Reputation: 21
I am trying to build a crawler that gets the movie urls from an imdb list. I am able to get all the links on the page into an array and want to select only those ones with "title" in them.
preg_match_all($pattern, "[125] => href=\"/chart/2000s?mode=popular\" [126] => href=\"/title/tt0111161/\" ", $matches);
where $pattern='/title/'
.
I am getting the following error:
Warning: preg_match_all() [function.preg-match-all]: Delimiter must not be alphanumeric or backslash in C:\xampp\htdocs\phpProject1\index.php on line 53
Any idea on how to go about this? Thanks a lot.
Upvotes: 2
Views: 1263
Reputation: 455132
Are you sure $pattern
is '/title/'
at the time when preg_match_all is called?
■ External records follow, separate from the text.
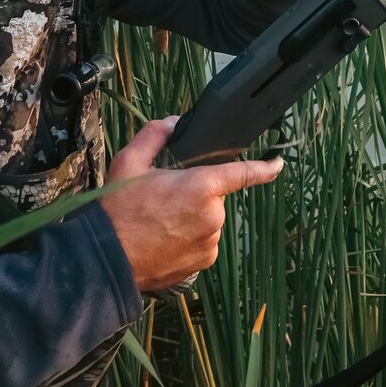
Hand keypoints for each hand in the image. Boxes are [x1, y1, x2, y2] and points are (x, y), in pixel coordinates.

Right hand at [100, 116, 283, 293]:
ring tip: (159, 223)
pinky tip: (164, 240)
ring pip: (208, 221)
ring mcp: (210, 242)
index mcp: (201, 187)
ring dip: (191, 218)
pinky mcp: (203, 263)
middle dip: (194, 194)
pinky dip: (188, 239)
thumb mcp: (129, 162)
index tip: (278, 164)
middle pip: (213, 196)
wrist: (108, 260)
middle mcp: (213, 216)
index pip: (243, 173)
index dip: (264, 167)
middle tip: (163, 199)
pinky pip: (203, 243)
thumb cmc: (118, 211)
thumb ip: (155, 135)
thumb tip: (173, 123)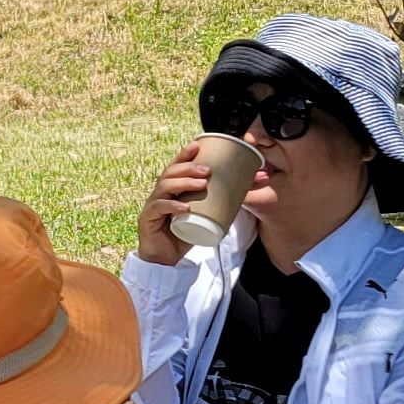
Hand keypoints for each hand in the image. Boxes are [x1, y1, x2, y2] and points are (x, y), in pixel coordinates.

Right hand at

The error you are getting comes when the pattern provided to preg_match_all (1st argument) is not properly delimited.
Upvotes: 1
Reputation: 342655
Use a DOM Parser:
// Create DOM from URL or file
$html = file_get_html('http://www.example.com/');
// Find all links containing title as part of their HREF
$links = $html->find('a[href*=title]');
// loop through links and do stuff
foreach($links as $link) {
echo $element->href . '<br>';
}
http://simplehtmldom.sourceforge.net/manual.htm
Upvotes: 1